ACTIVITY: Copy the lines below verbatim, beginning with the line that includes "fx_px: 1101" and continuing to the end; leave out everything before it.

SOURCE INFORMATION:
--
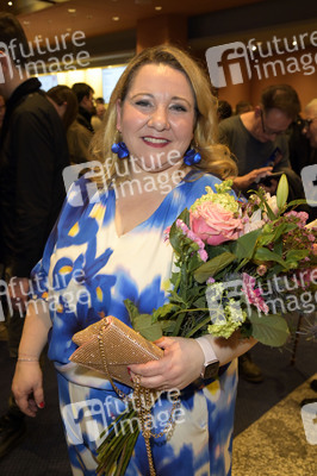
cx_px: 158
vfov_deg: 55.8
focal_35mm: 34
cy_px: 238
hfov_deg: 38.8
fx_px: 450
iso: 2000
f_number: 5
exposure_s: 1/60
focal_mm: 34
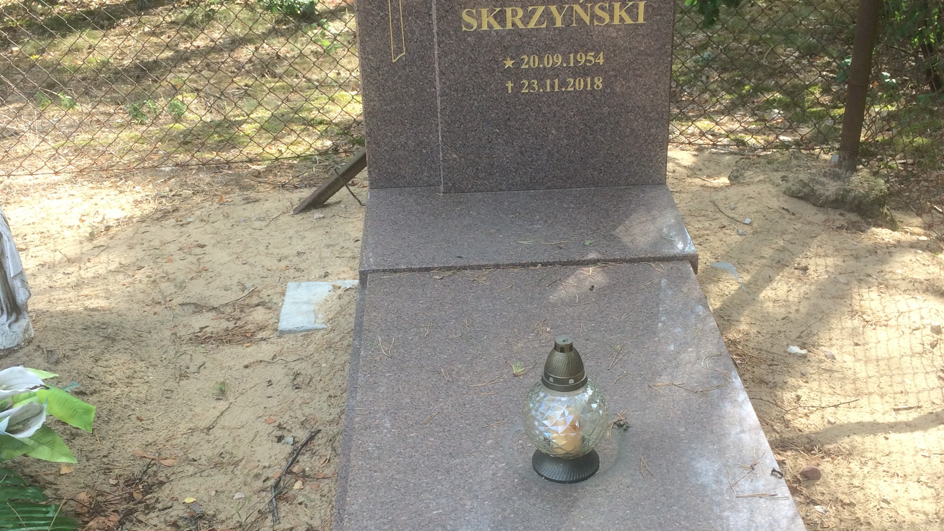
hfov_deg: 46.4
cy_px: 306
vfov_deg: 27.1
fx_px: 1101
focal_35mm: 44
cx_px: 477
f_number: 2.2
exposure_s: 1/252
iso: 32
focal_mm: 4.15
--
WRITTEN SOLUTION:
fx_px: 1101
focal_35mm: 44
cx_px: 477
f_number: 2.2
exposure_s: 1/252
iso: 32
focal_mm: 4.15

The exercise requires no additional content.